On recovery, we check the value of the status variable, and act accordingly. If the value is IDLE, then no recovery is needed, since both copies are consistent with the most up-to-date state. If the value is MUT, meaning that the main copy is being modified, then we copy the back image over to overwrite the main image, rolling back partial updates made by the incomplete transaction. If the value is COPY, meaning that the system crashes while we copy the value to back image, then the recovery routine copies the main image to back image again to complete the commit process. Note that in the last two cases, since copying one image to the other is an idempotent operation, if the system crashes again during recovery, no special handling is required, and the recovery process can simply restart.
The paper proposes one optimization for reducing the amount of data copied when a transaction commits. The transaction commit process requires copying the entire main image to the back image, even if only a small subset of the main image is updated by the transaction. The optimization maintains a log of addresses within DRAM. When a mutating method is called, the start address and the length of affected area is also written into the DRAM log. When the transaction commits, the library call only copies addresses that are present in the log, reducing the amount of data that is copied. Note that the paper claims that this logging optimization, unlike redo or undo logging, does not introduce extra write amplification, since application written data is always duplicated one more times, without writing them into the log. The system maintains a constant write amplification factor of two.
The paper also proposes three ways of supporting concurrent transactions with proper isolation.
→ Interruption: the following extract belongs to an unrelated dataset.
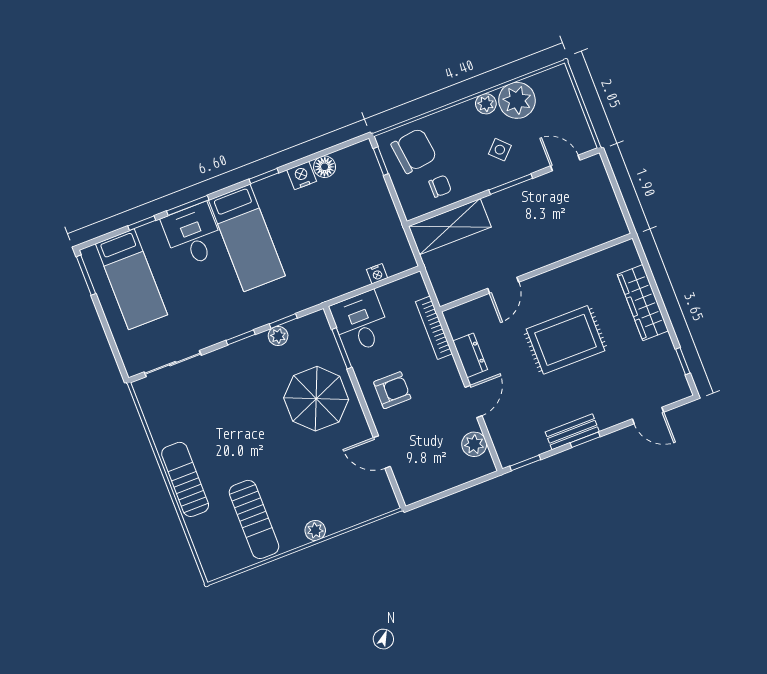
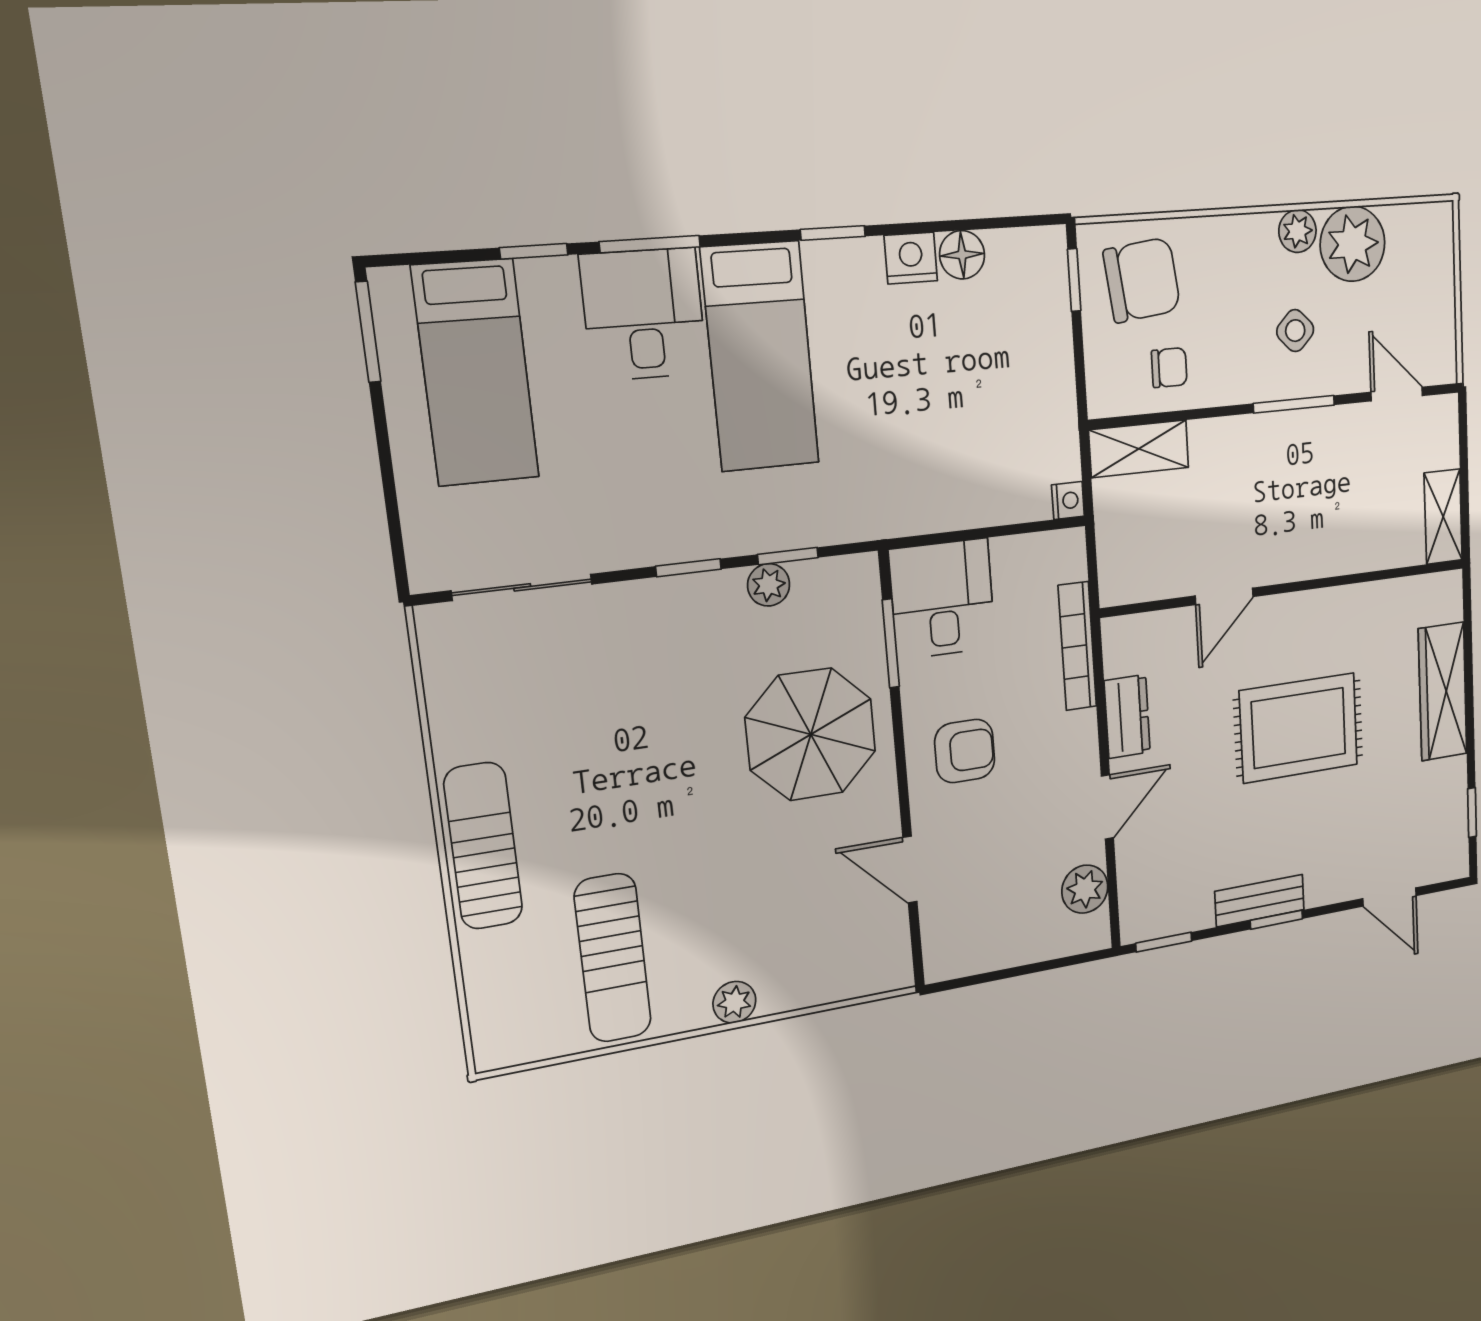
shelving: (612, 215) -> (1443, 517), added
shelving: (450, 227) -> (1139, 449), width x0.67, depth x0.75
nightstand: (377, 274) -> (1068, 501), moved, turned -90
In the simplest manner, the application can just use a single global lock for serializing concurrent reads and writes, since only one copy of active data is maintained. In the second way, we use flat combining to aggregate update threads’ requests into a local buffer, which will then be taken and fulfilled by a dedicated thread. Only the dedicated thread can access the main copy, and it processes each request from the buffer on behalf of other threads. Requestor threads need to wait for the return value to appear in the buffer before they can return from the function call to maintain linearizability. In the last method, only one update thread is allowed to execute transaction on the main copy and to copy the main image to the back image. Reader threads either access the main image or the back image based on the current state variable. The paper uses an “offset” variable for determining the current read location. The offset variable is added to read addresses within the transaction area to redirect reads to the corresponding copy. When the state variable is IDLE and COPY, we read from the main image since it is consistent. When the variable is MUT, we read from the back image, since the main image is under modification.